現在、水無月の自室にて

朝をまとう

 遮光カーテンの隙間から朝陽が差しこむ。水無月は気だるげにアラームを止め、虚空を睨みつけつつ、ベッドの上に起き上がった。

「ふあ……眠い……」

 先日伊月にも言われた通り、水無月は寝起きが悪い。不機嫌を隠さないまま立ち上がって、キッチンへ向かう。起きぬけに水を飲む。

「あ、また」

 飲みかけの水をシンクに捨てる。どこでも水道水が飲めるってわけじゃないんだ、沸かすとかそれ用のものを飲むとか、対策しろ。言われて久しい言葉で、記憶に支障もない。それでも、水無月は時折水道水をそのまま飲んでしまうのだった。

 水道水どころか、不衛生な水をかけられても人はそう簡単に死なない。無論、何の汚れかには影響されるが、ここ日本でそこまでの不衛生には出会わない。

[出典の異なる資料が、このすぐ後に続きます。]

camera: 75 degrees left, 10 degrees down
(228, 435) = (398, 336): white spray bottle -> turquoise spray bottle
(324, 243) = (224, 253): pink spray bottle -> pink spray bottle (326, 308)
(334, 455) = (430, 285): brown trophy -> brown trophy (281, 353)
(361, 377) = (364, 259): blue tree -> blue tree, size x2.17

 水道水を飲むことがいけないのではなく、自分の健康や安全を失念する水無月のあり方自体が問題なのだ。水無月達能力者を診察している医師の耳に痛い指摘を思い返し、わかってる、と内心で口答えする。

 その口答えもまったくの的外れではない。水無月は薬学を学んでいる。日本最高の学力を誇る帝都大学で薬学を学び、薬学研究者となるべく、博士前期課程に所属している。D進――博士後期課程への進学、博士号取得は水無月の一つの目標であり、潜在能力者研究機関との約束でもあった。

 特殊能力者についてわからないことは多い。原因も発生のメカニズムも、何一つ体系立てられないままに、手探りを続けている。実家のつてで史料へのアクセス権を持ち、データ分析も得意な伊月の存在は組織にこの上ない成果をもたらした。

 伊月の成果を元に、過去にどのような能力者がいた可能性がどれほどあるかを具体的にすべく、データベース作成が進められている。

 絶望的に人手が足りない。自然科学に精通した、信頼できる人材がいないのだ。能力者に関わるとなれば、利害が絡む。少しでも漏れれば、戦争利用も政治利用も起こりうる。

 そりゃそうだ、俺もそうする。

 水無月自身は戦争や政治に利用される気はないが、能力者をそう扱おうとする人間がいることに憤りも驚きも覚えない。自分が非能力者で誰かを利用できる立場なら迷わずそれを選ぶだろうから。

 そんなわけで、常に人材不足の潜在能力者研究機関において、水無月は研究者として戻ってくると確約した上で勉学に励んでいるわけだ。

 薬学を極めるのに異論はない。しかし、立証されてはいないが殺人の疑いがあり、学費の負担が難しい水無月の足元を見る研究機関の交渉に軽蔑はある。同時に惚れ惚れするほど合理的だ。

 西への興味を封殺されたのは不服だが、キャンパスライフはそれなりに有意義だ。

 研究機関が人材不足に悩まされているせいで、学業のみに専念できないのはご愛嬌としておく。


 今日は、学業と研究機関の手伝いに翻弄される水無月の久しぶりの休日だった。休日でも、読むつもりの論文はいくつかあるが。大学院生とはそんなものだ。

 アルバイトを探さずとも、研究機関での仕事が転がっているだけ、ましといったところか。

 ダイニングテーブルに置かれた眼鏡をかけ、肩まで達した白銀の髪をまとめた。

 お盆も過ぎれば、夏休みが明ける北海道とは違う。そろそろ、彼らも己の置かれた状況に気づいて泣きついてくる頃だろう。

 水無月の寝起きがよくないことは周知の事実なので、来訪は昼過ぎと当たりをつけて水無月はタブレットを起動した。

 出来の悪い生徒を相手にする前に、論文にざっと目を通しておこう。

 今日もまた、既存の薬が別の疾患に効果を示す可能性がいくつも報告されている。


 昼頃、予想通りに水無月の部屋に現れた二人の少年、碓氷唯と如月瞬を前に、水無月は微笑んだ。

「予想を裏切らない愚直さで、ちょっとおもしろいね。……入りなよ。結論のわかりきっている問答をする気はない」

 見え透いた会話など、退屈なだけだ。

 それよりは彼らの苦戦するさまを眺める方がおもしろい。

 躊躇を見せるが、碓氷も如月に続く。